Since her highly photographed appearances at various inaugural balls, the first lady has spent much of her time out of public view helping her two daughters adjust to their new surroundings.

But on Thursday, Michelle Obama played a very public role with her husband marking the passage of a new equal pay law.

Obama's first bill signing

After the first couple made a trip to their daughter Sasha’s school in Maryland, the president went to the East Room on the first floor of the White House to sign his first bill into law. The measure, the Lilly Ledbetter Fair Pay Act, reversed a 2007 US Supreme Court decision that made it harder to sue for pay discrimination.

At the signing, the president paid tribute to House Speaker Nancy Pelosi, who attended the ceremony. “It's appropriate that this is the first bill we do together. We could not have done it without her,” Mr. Obama said.

Most of the attendees at the signing ceremony then walked across the hall to the State Dining Room, where Mrs. Obama hosted a reception for Ms. Ledbetter, the Alabama woman for whom the bill was named. It was the first official White House event she has hosted. The president mingled with the crowd but left before his wife spoke.

Battling unfairness

With Ms. Ledbetter standing next to her, Mrs. Obama paid tribute to her "commitment, her dedication, her focus.'' Mrs. Obama, wearing a purple suit and white pearls, said Ms. Ledbetter “knew unfairness when she saw it and was willing to do something about it because it was the right thing to do, plain and simple.”

After 19 years on the job at Goodyear Tire & Rubber, Ledbetter found that she was the lowest paid supervisor in her plant despite being more experienced than several male counterparts.

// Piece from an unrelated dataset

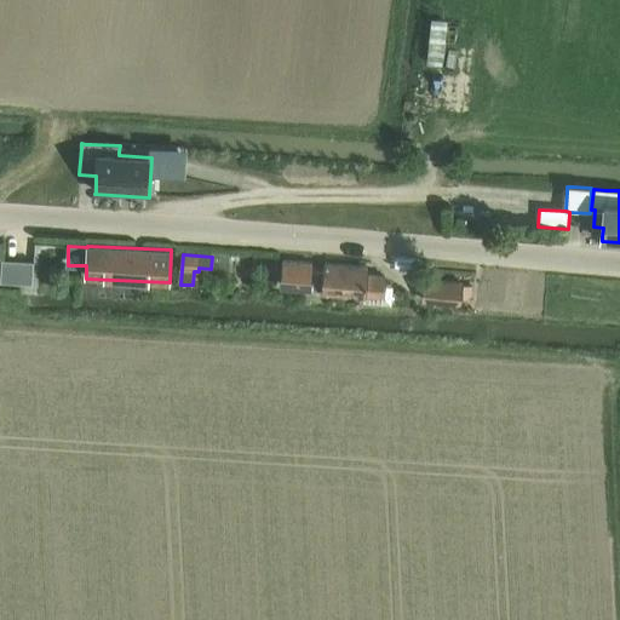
[(3,260),(1,281),(33,281),(33,262),(3,260)]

A jury found the company guilty of discrimination but the Supreme Court held that a discrimination claim must be filed within 180 days of the first offense. The measure Obama signed today provides that every discriminatory paycheck extends the statute of limitations for 180 days.

Needed more when times are tough

The first lady said that, "This legislation is an important step forward, particularly at a time when so many families are facing economic insecurity and instability.”

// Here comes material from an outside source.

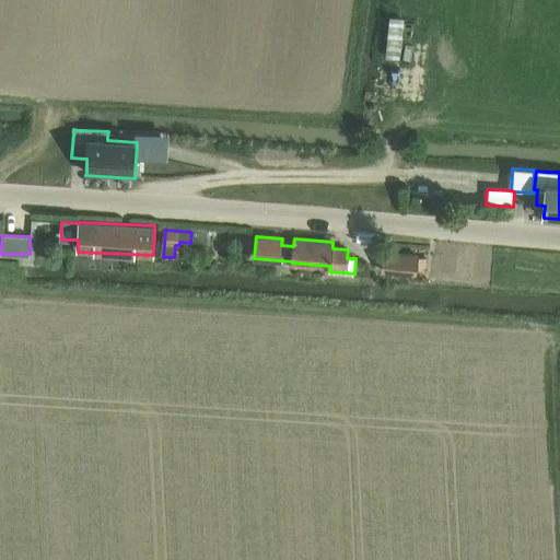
[(417,258),(417,256),(384,253),(383,270),(417,273),(417,258)]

Mrs. Obama then introduced Ms. Ledbetter, who she described as "an inspiration to women and men all across the country.'' The crowd clapped and cheered.

In response, Ms. Ledbetter said, "Words cannot begin to describe how honored and humbled I feel today. When I filed my claim against Goodyear with the EEOC ten years ago, never, never did I imagine the path that it would lead me down.”

A richer reward

"I have spent the past two years since the Supreme Court decision in my case, fighting for equal pay for this,'' Ms. Ledbetter said. "But to watch him sign a bill that bears my name, a bill that will help women and others fight pay discrimination in the workplace is truly overwhelming. Goodyear will never have to pay me what it cheated me out of. I will never see a cent from my case. But with the passage and the president's signature today, I have an even richer reward."

After Ms. Ledbetter spoke, she and Mrs. Obama shared a hug while the crowd cheered.

A pool reporter who attended the event said guests sipped orange juice and cranberry juice and enjoyed a mix of pastries, including apricot coffee cake, cherry orange scones, apple muffins and a fruit mix that included mango, apple, clementines and pineapple. Some attendees sat at small round tables adorned with yellow orchids, but mostly guests stood and mixed and mingled.

An inclusive party

While this was the first major public event Mrs. Obama has hosted since moving to 1600 Pennsylvania Avenue, the latest issue of US Weekly reports that two days after moving in, the first lady hosted a party in the East Room for every member of the White House staff.